Lusmarina Campos Garcia, do Instituto de Estudos da Religião,questionou o fato de, na opinião dela, religiões insistirem em disseminar a misoginia. “Por que uma parte das tradições religiosas, que são construções históricas, insistem em disseminar e reproduzir a misoginia, controlando os corpos e criminalizando psiquicamente por causa do suposto pecado e da culpa e também criminalmente?, disse.
A representante do movimento "Católicas pelo direito de decidir" Maria José F. Rosado Nunes argumentou que a própria religião tem produzido diferentes correntes sobre o aborto. “A legalização do aborto responde a uma questão de justiça social e justiça racial”, afirmou.

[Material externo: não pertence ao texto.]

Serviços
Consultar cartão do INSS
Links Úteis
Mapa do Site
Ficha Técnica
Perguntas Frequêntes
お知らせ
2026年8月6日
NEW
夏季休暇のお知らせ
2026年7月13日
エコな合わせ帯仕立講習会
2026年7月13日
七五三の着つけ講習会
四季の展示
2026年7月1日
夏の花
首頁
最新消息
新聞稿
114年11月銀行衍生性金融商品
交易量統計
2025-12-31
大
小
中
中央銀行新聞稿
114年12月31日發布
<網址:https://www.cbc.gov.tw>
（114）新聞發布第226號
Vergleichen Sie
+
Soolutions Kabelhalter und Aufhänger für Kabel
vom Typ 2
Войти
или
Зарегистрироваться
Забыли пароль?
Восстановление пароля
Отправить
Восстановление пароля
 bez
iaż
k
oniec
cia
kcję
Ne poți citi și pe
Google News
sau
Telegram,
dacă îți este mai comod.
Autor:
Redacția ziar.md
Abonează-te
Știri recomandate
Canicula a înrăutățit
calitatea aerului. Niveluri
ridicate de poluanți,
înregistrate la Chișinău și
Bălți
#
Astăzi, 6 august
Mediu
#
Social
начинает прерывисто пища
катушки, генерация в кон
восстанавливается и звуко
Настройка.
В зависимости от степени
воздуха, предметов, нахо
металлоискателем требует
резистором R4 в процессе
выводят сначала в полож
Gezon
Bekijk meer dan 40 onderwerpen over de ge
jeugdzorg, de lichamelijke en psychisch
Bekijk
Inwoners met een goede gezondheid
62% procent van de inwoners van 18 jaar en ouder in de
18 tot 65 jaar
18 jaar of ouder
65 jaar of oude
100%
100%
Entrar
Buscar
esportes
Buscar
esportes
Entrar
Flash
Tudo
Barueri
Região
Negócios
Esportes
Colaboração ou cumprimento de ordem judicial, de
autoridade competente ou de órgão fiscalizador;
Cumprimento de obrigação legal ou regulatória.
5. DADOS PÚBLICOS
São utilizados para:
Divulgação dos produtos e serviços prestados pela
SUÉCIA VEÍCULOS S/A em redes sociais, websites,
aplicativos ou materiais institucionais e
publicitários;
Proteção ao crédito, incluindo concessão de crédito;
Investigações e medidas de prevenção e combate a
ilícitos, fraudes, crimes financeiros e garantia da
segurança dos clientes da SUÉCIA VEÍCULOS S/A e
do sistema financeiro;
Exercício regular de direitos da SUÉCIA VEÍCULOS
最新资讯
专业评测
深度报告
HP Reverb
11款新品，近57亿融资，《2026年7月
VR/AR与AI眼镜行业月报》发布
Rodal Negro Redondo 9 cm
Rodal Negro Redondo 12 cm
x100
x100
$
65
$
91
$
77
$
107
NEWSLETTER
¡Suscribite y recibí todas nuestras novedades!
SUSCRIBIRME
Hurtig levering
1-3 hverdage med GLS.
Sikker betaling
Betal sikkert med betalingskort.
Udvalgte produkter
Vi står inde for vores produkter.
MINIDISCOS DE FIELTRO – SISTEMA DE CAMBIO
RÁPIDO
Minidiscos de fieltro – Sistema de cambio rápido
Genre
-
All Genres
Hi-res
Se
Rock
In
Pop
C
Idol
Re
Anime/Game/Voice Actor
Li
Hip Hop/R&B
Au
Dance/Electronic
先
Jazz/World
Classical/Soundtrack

Ela destaca a necessidade de avaliar as diferentes posições.  “É preciso considerar que as posições existentes a respeito do aborto são diversas. No campo evangélico, houve posições favoráveis à legalização do aborto. No campo católico, as disputas remetem a séculos de discussões internas entre moralistas, teólogas, teólogos”, disse Maria José. Ela ainda acrescentou que é dever ético da sociedade reconhecer as mulheres, como agentes morais de pleno direito com capacidade de escolha e decisão. 
A liberdade de escolha da mulher foi defendida por Fabiana Galera Severo, do Conselho Nacional dos Direitos Humanos. Segundo ela, a mulher deve decidir sobre a interrupção da gravidez. "[O aborto] não viola o direito à vida, ao contrário, consagra o seu direito à vida. A interpretação restritiva do direito de a mulher decidir sobre sua própria vida reprodutiva, essa sim é incompatível com o direito humano à vida com dignidade e à liberdade sexual e reprodutiva", afirmou.
Contra 
 A manhã de segunda-feira (06) foi marcada por discursos baseados em premissas constitucionais e reflexões teológicas e filosóficas. A maior parte dos expositores convidados para o segundo dia, no entanto, criticou a possível mudança da lei para permitir o aborto até a 12ª semana de gestação, como pede a Ação de Descumprimento de Preceito Fundamental (ADPF), da qual Rosa Weber é relatora.
Do rol de 11 entidades ligadas a diferentes religiões que estiveram presentes, representantes de sete delas rechaçaram a possibilidade de uma mudança da lei penal.
O teólogo e professor universitário Douglas Roberto de Almeida Baptista, da Convenção Geral das Assembleias de Deus, defendeu que a vida começa a partir da concepção, momento a partir do qual a Constituição garante proteção à vida. “Toda pessoa tem o direito a sua vida. Este direito tem que ser protegido pela lei desde o momento da sua concepção. Militantes da cultura da morte questionam quando ocorre o início da vida”, afirmou. Baptista ainda questionou os argumentos favoráveis à descriminalização do aborto acusando “de estarem plenos de viés ideológico, político-partidário”.
Douglas afirmou que não existe preceito fundamental para matar inocentes e disse que a ADPF não merece prosperar porque o abortamento está em desacordo com a moral dos brasileiros citando o Censo de 2010. “Mais de 85% dos brasileiros professam a fé cristã e o fato de tirar a vida é atentado à lei da moral e ética da fé cristã”, disse. Segundo ele, os “militantes abortistas” não aceitam que o assunto seja submetido a um plebiscito porque a maior parte da população não aprovaria.
O professor e integrante da Convenção Batista Brasileira, Lourenço Stelio Rega, apresentou uma espécie de aula sobre diferentes correntes filosóficas sobre a vida e de genética.
Ele defendeu que o embrião não deve ser objeto de descarte como um aglomerado celular e alertou que mais do que discutir a permissão ou não do procedimento, o estado precisa discutir como reduzir os números de abortos, garantindo condições seguras e protetivas para as mulheres. “A vontade da gestante não pode desconsiderar que um ser tem a sua própria identificação genética que permanecerá até o termo da vida. O embrião humano é um ser, uma pessoa, uma personalidade”, disse.